Dataset excerpts
━━━━

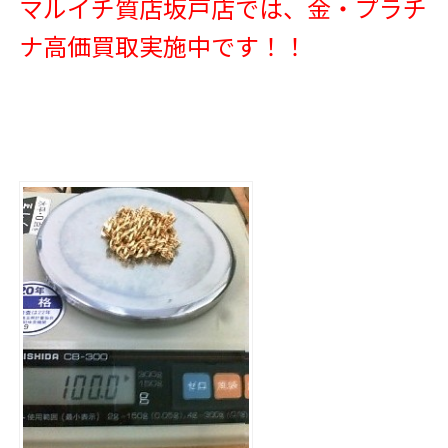
マルイチ質店坂戸店では、金・プラチ
ナ高価買取実施中です！！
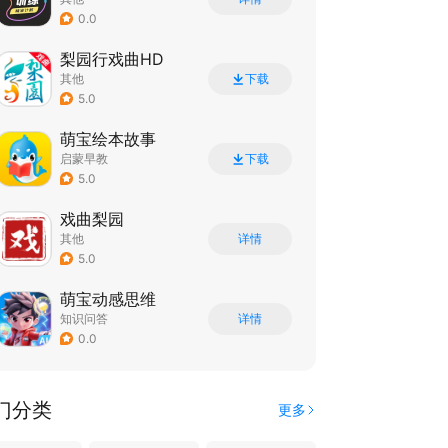
0.0
梨园行戏曲HD
其他
下载
5.0
萌宝绘本故事
启蒙早教
下载
5.0
戏曲梨园
其他
详情
5.0
萌宝动感思维
知识问答
详情
0.0
门分类
更多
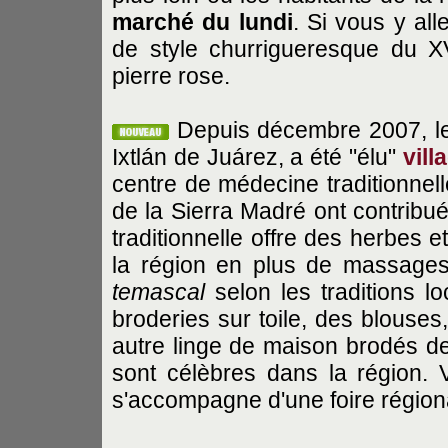
marché du lundi
. Si vous y al
de style churrigueresque du 
pierre rose.
Depuis décembre 2007, le 
Ixtlán de Juárez, a été "élu"
vil
centre de médecine traditionnell
de la Sierra Madré ont contribué
traditionnelle offre des herbes
la région en plus de massages r
temascal
selon les traditions l
broderies sur toile, des blouses,
autre linge de maison brodés de 
sont célèbres dans la région. V
s'accompagne d'une foire régio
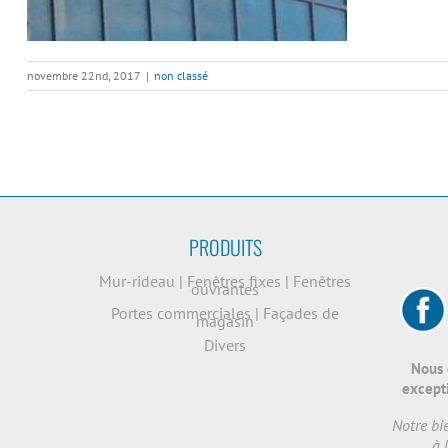
novembre 22nd, 2017
|
non classé
PRODUITS
Mur-rideau
|
Fenêtres fixes
|
Fenêtres
ouvrantes
Portes commerciales
|
Façades de
magasin
Divers
Nous 
excepti
Notre bi
à 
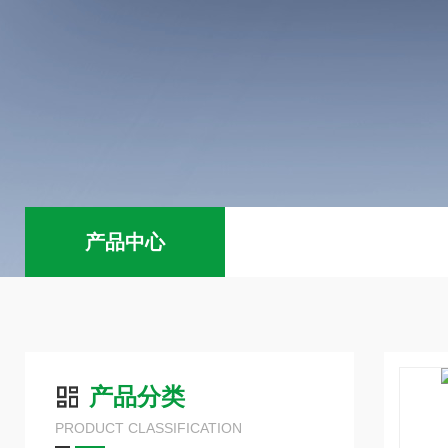
产品中心
产品分类
PRODUCT CLASSIFICATION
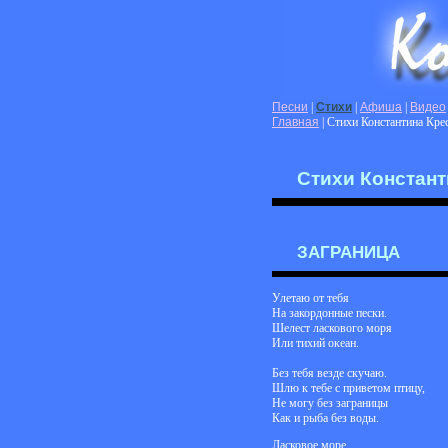
Песни
|
Стихи
|
Афиша
|
Видео
Главная
| Стихи Константина Кре
Стихи Констант
ЗАГРАНИЦА
Улетаю от тебя
На закордонные пески.
Шелест ласкового моря
Или тихий океан.
Без тебя везде скучаю.
Шлю к тебе с приветом птицу,
Не могу без заграницы
Как и рыба без воды.
Ласковое море.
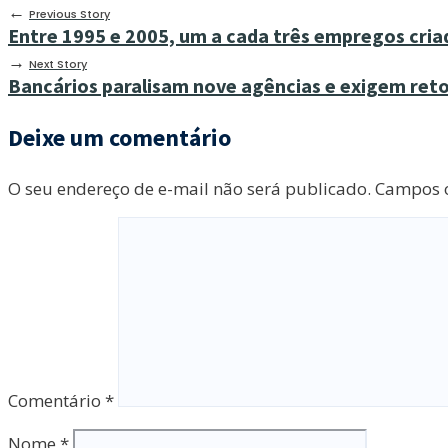
←
Previous Story
Entre 1995 e 2005, um a cada três empregos criad
→
Next Story
Bancários paralisam nove agências e exigem re
Deixe um comentário
O seu endereço de e-mail não será publicado.
Campos o
Comentário
*
Nome
*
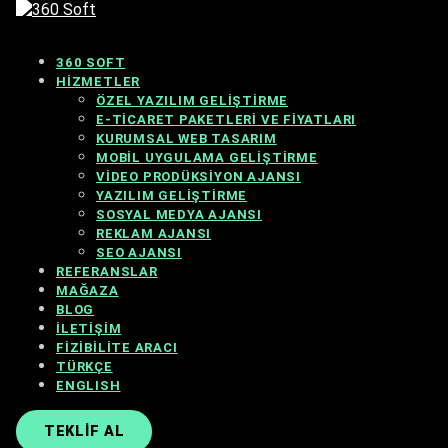
360 SOFT
HIZMETLER
ÖZEL YAZILIM GELIŞTIRME
E-TICARET PAKETLERI VE FIYATLARI
KURUMSAL WEB TASARIM
MOBIL UYGULAMA GELIŞTIRME
VIDEO PRODÜKSIYON AJANSI
YAZILIM GELIŞTIRME
SOSYAL MEDYA AJANSI
REKLAM AJANSI
SEO AJANSI
REFERANSLAR
MAĞAZA
BLOG
İLETIŞIM
FIZIBILITE ARACI
TÜRKÇE
ENGLISH
TEKLIF AL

━━━━

Lines with the string "région": say how many appear in the entries above, giving the number alone.

2